### Task to carry out
Go over the records and copy every line with the string "feTurbulence".

══ Data for analysis

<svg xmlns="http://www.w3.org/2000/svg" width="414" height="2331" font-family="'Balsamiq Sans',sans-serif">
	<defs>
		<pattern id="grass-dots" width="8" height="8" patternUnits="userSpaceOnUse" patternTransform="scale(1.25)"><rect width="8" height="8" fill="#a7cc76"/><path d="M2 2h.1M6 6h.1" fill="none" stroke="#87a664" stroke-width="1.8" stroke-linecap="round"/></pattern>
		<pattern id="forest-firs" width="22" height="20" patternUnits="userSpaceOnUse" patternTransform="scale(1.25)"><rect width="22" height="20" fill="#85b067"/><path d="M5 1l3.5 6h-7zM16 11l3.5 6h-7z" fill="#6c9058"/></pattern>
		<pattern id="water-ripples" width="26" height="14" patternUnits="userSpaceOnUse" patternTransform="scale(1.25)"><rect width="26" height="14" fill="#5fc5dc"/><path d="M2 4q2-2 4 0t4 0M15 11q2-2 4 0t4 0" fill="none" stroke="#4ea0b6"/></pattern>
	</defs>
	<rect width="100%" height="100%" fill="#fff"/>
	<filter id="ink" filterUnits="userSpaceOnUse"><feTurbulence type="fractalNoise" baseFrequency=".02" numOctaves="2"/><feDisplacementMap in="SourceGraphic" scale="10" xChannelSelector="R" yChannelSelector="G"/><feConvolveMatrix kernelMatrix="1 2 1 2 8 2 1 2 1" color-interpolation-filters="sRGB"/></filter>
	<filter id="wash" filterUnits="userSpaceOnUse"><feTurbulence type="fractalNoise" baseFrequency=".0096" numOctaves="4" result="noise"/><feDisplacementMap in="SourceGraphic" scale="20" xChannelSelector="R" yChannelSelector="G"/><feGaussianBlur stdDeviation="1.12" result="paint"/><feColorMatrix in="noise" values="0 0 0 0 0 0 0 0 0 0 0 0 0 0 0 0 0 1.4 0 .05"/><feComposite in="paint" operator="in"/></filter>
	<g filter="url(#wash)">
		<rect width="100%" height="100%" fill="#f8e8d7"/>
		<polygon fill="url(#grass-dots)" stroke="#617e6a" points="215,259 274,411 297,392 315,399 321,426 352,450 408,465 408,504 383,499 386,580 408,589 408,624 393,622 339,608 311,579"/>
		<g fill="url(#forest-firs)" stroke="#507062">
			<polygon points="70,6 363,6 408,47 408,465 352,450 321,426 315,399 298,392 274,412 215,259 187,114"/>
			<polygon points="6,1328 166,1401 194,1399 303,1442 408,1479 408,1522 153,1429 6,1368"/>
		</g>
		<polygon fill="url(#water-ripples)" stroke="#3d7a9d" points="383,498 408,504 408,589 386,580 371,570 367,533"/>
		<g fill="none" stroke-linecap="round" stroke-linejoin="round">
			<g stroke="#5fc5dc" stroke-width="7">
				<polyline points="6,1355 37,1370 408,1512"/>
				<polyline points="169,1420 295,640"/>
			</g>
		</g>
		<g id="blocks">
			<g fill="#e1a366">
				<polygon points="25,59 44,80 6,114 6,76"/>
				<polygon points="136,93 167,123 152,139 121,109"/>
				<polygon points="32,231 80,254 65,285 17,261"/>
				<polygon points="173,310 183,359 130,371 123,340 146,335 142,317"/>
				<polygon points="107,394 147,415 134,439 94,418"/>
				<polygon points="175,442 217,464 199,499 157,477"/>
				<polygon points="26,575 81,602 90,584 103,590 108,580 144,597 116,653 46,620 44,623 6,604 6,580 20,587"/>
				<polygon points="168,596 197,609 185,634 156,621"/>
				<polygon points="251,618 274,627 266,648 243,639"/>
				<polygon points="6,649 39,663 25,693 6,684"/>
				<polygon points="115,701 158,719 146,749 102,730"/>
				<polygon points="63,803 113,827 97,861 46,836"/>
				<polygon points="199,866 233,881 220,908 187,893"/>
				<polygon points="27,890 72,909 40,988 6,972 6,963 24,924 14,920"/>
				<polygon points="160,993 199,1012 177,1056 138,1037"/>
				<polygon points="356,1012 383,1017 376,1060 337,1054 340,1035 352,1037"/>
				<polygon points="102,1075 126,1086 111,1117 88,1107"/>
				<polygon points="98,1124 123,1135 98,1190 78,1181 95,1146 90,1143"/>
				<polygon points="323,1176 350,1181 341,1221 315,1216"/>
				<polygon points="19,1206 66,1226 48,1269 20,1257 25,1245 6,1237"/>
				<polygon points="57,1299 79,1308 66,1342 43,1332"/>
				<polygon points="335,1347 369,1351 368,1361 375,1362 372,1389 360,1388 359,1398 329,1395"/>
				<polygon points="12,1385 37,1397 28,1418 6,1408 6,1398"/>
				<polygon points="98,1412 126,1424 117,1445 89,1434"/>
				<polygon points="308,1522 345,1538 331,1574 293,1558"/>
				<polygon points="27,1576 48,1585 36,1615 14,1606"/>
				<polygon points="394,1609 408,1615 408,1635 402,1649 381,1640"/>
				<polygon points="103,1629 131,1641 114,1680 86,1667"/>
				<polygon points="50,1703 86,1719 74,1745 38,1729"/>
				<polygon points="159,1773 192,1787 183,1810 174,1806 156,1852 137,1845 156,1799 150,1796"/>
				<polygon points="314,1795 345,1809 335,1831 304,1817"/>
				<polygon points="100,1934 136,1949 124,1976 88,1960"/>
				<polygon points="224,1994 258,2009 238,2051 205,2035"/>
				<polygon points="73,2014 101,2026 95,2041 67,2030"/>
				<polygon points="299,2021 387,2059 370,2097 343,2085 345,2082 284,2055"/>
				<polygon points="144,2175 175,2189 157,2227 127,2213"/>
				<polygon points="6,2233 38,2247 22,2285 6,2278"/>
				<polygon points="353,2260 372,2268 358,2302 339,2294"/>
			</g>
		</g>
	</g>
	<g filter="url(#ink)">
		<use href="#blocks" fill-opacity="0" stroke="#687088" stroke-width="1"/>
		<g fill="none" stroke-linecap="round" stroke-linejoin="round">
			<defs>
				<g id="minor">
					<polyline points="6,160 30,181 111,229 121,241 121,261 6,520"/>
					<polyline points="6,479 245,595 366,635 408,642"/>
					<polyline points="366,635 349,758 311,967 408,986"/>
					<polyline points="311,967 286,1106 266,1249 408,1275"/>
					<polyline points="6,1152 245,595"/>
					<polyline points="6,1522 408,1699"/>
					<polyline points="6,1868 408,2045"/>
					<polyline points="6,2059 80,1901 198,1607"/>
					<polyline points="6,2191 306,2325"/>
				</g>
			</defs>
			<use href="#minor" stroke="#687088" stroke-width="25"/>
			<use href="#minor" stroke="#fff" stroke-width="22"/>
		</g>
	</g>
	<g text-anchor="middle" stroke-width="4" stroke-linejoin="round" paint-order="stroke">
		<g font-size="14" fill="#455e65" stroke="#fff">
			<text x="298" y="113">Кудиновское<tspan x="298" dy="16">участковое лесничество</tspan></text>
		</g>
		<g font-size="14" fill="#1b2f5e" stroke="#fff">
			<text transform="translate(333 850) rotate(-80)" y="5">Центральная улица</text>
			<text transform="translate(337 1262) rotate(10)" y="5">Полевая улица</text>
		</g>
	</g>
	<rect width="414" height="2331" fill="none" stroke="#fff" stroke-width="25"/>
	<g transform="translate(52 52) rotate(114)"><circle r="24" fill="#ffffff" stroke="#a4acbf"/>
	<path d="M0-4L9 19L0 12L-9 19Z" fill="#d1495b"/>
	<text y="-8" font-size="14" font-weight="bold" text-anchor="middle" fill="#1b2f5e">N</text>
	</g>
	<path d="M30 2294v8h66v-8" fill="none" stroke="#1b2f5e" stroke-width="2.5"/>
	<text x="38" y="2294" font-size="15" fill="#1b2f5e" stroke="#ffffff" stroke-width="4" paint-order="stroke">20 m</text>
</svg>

════

### Answer to the exercise
	<filter id="ink" filterUnits="userSpaceOnUse"><feTurbulence type="fractalNoise" baseFrequency=".02" numOctaves="2"/><feDisplacementMap in="SourceGraphic" scale="10" xChannelSelector="R" yChannelSelector="G"/><feConvolveMatrix kernelMatrix="1 2 1 2 8 2 1 2 1" color-interpolation-filters="sRGB"/></filter>
	<filter id="wash" filterUnits="userSpaceOnUse"><feTurbulence type="fractalNoise" baseFrequency=".0096" numOctaves="4" result="noise"/><feDisplacementMap in="SourceGraphic" scale="20" xChannelSelector="R" yChannelSelector="G"/><feGaussianBlur stdDeviation="1.12" result="paint"/><feColorMatrix in="noise" values="0 0 0 0 0 0 0 0 0 0 0 0 0 0 0 0 0 1.4 0 .05"/><feComposite in="paint" operator="in"/></filter>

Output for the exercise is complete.